Home » FAQs » Understanding the elements of evidentiary requirements

In our last blog post, we explored a case of a woman who had successfully appealed her denied claim for disability benefits. Her application for disability benefits, as we discussed in that post, was originally denied because the Social Security Administration did not believe she had proved that her conditions were severe enough to qualify as disabling.

Providing evidence to support your claim for disability benefits is an essential element of any application or appeal. Even if you think your symptoms and limitations seem obviously disabling, you will need to provide adequate medical evidence with your application for SSDI to support your claims.

The medical evidence you must provide is much more extensive than, say, a doctor’s note affirming the diagnosis of your condition. According to the SSAs evidentiary requirements, medical documentation must be from a licensed physician, psychologist, optometrist, podiatrist, pathologist or other qualified medical professional.

You must also provide documentation that you have been receiving or have received treatment at an appropriate medical facility.

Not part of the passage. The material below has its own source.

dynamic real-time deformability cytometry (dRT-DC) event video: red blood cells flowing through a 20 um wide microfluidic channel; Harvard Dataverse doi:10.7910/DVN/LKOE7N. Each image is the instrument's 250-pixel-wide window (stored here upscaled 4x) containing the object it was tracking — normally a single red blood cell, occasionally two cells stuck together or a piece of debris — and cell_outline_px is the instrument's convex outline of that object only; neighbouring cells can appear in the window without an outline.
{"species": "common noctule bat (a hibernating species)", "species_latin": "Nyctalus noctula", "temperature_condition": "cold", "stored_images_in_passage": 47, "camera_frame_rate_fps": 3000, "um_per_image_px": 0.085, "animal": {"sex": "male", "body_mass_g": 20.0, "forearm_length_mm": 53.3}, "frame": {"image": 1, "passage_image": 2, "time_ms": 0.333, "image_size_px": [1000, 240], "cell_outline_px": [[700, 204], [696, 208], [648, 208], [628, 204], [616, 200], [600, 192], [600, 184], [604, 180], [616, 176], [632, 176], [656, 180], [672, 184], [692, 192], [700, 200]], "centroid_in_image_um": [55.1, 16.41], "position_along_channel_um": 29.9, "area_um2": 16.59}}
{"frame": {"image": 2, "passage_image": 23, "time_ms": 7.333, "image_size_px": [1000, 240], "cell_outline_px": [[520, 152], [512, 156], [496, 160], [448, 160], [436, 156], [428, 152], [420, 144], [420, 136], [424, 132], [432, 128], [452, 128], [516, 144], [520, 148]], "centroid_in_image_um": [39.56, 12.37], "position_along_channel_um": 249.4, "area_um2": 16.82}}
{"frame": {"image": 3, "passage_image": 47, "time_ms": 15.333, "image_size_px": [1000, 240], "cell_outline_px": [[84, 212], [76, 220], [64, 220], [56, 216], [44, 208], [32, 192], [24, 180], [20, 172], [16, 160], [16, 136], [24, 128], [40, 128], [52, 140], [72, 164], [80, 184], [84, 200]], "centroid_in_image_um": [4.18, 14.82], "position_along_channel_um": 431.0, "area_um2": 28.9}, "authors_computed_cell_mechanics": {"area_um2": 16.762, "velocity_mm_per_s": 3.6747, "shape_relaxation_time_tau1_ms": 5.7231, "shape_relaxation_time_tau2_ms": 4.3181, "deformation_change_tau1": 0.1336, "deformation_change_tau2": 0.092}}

In addition to the evidence proving that you have the conditions you claim, you must also submit information supporting the severity of your condition. You may need to have your doctor submit a report on your condition and how your abilities as an individual are or will be affected.

You may also need to describe in detail how your condition affects your daily life. In the case we discussed in our last blog, the woman’s claim was denied because she failed to convince the SSA that her conditions were severe enough to qualify as disabling. Your own statements can be more powerful than you may realize so it will be crucial to be prepared.

It is not enough to just prove that you have a specific condition; you must also prove that it is severe and limits your ability to perform the functions of your job and similar positions

This whole process can turn out to be much more complicated and comprehensive than you are prepared to handle alone. This is why many people work with an attorney who is familiar with Social Security and the disability benefits system in the pursuit of benefits.